Just thinking about cannolis makes my mouth water, they are one of my all time favorite desserts. Here’s a recipe my mother has used for at least 30 years and always with great result.
- 2 cups all purpose flour
- 1/2 teaspoon salt
- 2 tablespoons shortening (Crisco)
- 1 tablespoon granulated sugar
- 1/2 – 3/4 cup dry Marsala
- 1 egg slightly beaten
- 1 quart olive oil
- 2 pounds ricotta cheese
- 3/4 cup confectioners’ sugar
- 2-3 tablespoons finely chopped and assorted glaceed fruit*
- tablespoons finely chopped semi-sweet chocolate
- A few drops heavy cream, as needed to soften the cheese
* glaceed fruit – Smoothly coated with icing or crystals of sugar
I’ve heard of people using broom handles to make cannoli, I think it’s easier if you buy the metal cannoli tubes which are five inches long by about one inch in diameter.
Place the flour on a board or pastry marble, make a well and add the salt, shortening and sugar. Add a little wine and start mixing as you would for pie dough. The amount of wine you use will depend upon the flour absorption. Use as much as the dough will take. Keep mixing until you ahve a soft ball that is not crumbly. Kneed the dough for about seven to eight minutes until it is slightly glossy.
Cover the dough and set aside for an hour. Do not refrigerate unless you intend to use it the next day. In this case be sure to bring to room temperature before working.
Cut the dough into two pieces, roll each out as thin as possible. Cut four inch rounds with a cookie cutter or four inch squares with a knife. Wrap each piece of dough around a cannoli tube. Overlap the two edges and seal with a little beaten egg. Preheat the oil to 375. Drop prepared tubes two at a time, the cook quick in under a minute so don’t turn away! Fry tubes until golden brown, remove with tongs and drain on paper towel.
Wait ten seconds to drain then pick up (with tongs, they’ll be hot!) and with a thick kitchen towel,, carefully grasp the cannoli and pull the tube out. Stack the cannoli shells on a dish and repeat process until you’ve used all the dough.

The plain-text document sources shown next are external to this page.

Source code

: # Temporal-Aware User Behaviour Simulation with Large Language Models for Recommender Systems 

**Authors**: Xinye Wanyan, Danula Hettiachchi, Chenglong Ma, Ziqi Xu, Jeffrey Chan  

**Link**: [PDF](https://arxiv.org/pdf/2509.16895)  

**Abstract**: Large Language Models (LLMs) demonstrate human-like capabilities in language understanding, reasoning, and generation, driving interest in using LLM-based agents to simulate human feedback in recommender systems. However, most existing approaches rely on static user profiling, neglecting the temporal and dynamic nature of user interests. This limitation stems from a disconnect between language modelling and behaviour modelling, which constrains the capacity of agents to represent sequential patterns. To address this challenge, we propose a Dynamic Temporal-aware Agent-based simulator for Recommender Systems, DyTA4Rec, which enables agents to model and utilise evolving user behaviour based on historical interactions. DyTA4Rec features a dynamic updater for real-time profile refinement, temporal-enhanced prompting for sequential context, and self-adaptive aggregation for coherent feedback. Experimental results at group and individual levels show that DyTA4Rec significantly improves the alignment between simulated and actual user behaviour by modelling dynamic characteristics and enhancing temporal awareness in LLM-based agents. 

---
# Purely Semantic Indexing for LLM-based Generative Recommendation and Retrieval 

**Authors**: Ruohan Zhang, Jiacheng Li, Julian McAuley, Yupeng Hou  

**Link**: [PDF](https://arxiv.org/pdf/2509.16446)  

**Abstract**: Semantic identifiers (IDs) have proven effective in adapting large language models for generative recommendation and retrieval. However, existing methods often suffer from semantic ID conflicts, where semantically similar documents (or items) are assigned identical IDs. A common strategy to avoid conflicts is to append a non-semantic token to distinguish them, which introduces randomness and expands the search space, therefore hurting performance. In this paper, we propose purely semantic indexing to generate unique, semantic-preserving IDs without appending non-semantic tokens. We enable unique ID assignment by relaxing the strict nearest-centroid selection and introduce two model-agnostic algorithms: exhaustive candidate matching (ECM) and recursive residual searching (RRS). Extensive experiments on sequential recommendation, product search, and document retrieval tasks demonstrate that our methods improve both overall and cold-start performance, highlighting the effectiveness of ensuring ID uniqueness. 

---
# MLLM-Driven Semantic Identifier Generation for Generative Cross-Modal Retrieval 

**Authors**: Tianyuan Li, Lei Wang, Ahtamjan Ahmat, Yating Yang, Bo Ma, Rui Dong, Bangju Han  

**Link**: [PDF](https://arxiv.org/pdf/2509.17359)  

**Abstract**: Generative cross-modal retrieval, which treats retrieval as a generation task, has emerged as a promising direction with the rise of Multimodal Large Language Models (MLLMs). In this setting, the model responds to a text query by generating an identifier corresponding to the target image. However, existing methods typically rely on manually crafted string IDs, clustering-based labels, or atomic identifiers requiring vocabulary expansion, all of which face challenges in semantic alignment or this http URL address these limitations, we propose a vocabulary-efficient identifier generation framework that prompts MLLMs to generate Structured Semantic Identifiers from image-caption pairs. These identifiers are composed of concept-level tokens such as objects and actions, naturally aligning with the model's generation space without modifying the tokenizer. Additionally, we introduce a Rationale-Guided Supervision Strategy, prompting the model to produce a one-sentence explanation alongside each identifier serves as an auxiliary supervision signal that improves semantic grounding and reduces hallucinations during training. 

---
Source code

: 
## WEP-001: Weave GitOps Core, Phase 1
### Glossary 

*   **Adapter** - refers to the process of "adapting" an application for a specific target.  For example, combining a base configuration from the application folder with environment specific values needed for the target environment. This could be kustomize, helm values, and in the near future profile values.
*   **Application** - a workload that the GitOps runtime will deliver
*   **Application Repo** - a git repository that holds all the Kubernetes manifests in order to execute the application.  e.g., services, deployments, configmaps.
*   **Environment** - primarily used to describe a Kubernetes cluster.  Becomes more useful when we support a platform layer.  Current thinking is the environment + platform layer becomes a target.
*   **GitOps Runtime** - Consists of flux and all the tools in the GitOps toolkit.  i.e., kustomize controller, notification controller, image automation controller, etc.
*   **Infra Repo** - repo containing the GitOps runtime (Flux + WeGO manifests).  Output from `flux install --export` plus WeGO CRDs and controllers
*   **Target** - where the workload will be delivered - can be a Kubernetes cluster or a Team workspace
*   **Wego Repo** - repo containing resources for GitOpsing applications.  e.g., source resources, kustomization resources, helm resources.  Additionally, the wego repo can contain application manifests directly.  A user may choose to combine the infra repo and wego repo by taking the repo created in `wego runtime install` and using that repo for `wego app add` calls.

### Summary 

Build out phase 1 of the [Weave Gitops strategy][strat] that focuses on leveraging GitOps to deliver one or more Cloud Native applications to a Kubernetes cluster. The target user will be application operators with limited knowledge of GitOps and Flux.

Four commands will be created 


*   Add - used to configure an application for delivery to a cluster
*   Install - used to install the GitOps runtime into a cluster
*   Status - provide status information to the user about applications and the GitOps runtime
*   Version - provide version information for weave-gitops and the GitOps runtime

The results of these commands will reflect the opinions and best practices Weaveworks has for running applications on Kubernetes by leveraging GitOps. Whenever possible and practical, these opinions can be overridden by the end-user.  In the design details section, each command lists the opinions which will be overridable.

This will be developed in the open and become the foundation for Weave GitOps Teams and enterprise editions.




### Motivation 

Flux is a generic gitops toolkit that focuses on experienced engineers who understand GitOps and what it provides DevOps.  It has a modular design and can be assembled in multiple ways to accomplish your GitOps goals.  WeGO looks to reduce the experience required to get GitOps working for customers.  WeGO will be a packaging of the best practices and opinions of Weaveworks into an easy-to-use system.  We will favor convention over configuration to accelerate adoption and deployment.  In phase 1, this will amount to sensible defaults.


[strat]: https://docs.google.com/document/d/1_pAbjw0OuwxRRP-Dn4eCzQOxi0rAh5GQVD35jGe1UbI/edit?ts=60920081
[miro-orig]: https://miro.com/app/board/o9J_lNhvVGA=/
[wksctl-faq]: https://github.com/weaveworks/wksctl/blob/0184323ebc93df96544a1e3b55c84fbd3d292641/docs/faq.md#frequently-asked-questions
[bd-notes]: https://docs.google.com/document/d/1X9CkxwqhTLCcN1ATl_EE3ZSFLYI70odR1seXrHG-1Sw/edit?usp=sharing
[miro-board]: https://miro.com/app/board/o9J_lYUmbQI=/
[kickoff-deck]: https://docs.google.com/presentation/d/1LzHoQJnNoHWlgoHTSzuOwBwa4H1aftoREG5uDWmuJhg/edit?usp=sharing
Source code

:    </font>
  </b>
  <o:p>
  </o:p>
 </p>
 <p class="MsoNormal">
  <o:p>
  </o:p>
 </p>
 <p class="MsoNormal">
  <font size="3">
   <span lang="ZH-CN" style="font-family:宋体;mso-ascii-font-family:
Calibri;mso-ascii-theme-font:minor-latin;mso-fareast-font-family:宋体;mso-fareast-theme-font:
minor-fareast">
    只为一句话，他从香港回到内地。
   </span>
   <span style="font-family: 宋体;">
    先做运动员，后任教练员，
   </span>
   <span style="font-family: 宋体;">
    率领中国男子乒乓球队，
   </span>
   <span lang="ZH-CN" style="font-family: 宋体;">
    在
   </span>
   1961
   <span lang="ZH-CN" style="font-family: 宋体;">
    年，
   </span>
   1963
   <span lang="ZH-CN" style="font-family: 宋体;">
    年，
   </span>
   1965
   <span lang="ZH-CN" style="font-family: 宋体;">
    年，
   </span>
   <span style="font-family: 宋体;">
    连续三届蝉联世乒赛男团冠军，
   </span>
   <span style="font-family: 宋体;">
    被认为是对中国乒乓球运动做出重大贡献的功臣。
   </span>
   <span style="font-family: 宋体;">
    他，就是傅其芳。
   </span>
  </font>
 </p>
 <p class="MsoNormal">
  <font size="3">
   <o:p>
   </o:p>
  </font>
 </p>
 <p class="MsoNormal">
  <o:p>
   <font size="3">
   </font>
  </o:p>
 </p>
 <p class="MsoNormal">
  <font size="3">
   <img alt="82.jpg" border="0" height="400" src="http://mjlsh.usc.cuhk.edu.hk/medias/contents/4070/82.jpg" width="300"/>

Cannoli shells freeze beautifully so you can make a bunch when you have time and then freeze. Just be sure to wrap them tightly. They can also be stored in a refrigerator for 10 days if you don’t want to fill them right away.
Mix the ricotta, sugar, fruit and chocolate using just enough cream to make it soft but not runny. Just before serving, pipe the filling into the cannoli shells. Decorate the ends with bits of pistachio, cherry or chocolate. Place the filled cannolis in cupcake wrappers so they won’t roll around and sprinkle liberally with confectioners sugar. They are best eaten by hand! If you’ve done everything right, they’ll be light as a feather, flaky and melt-in-your-mouth!!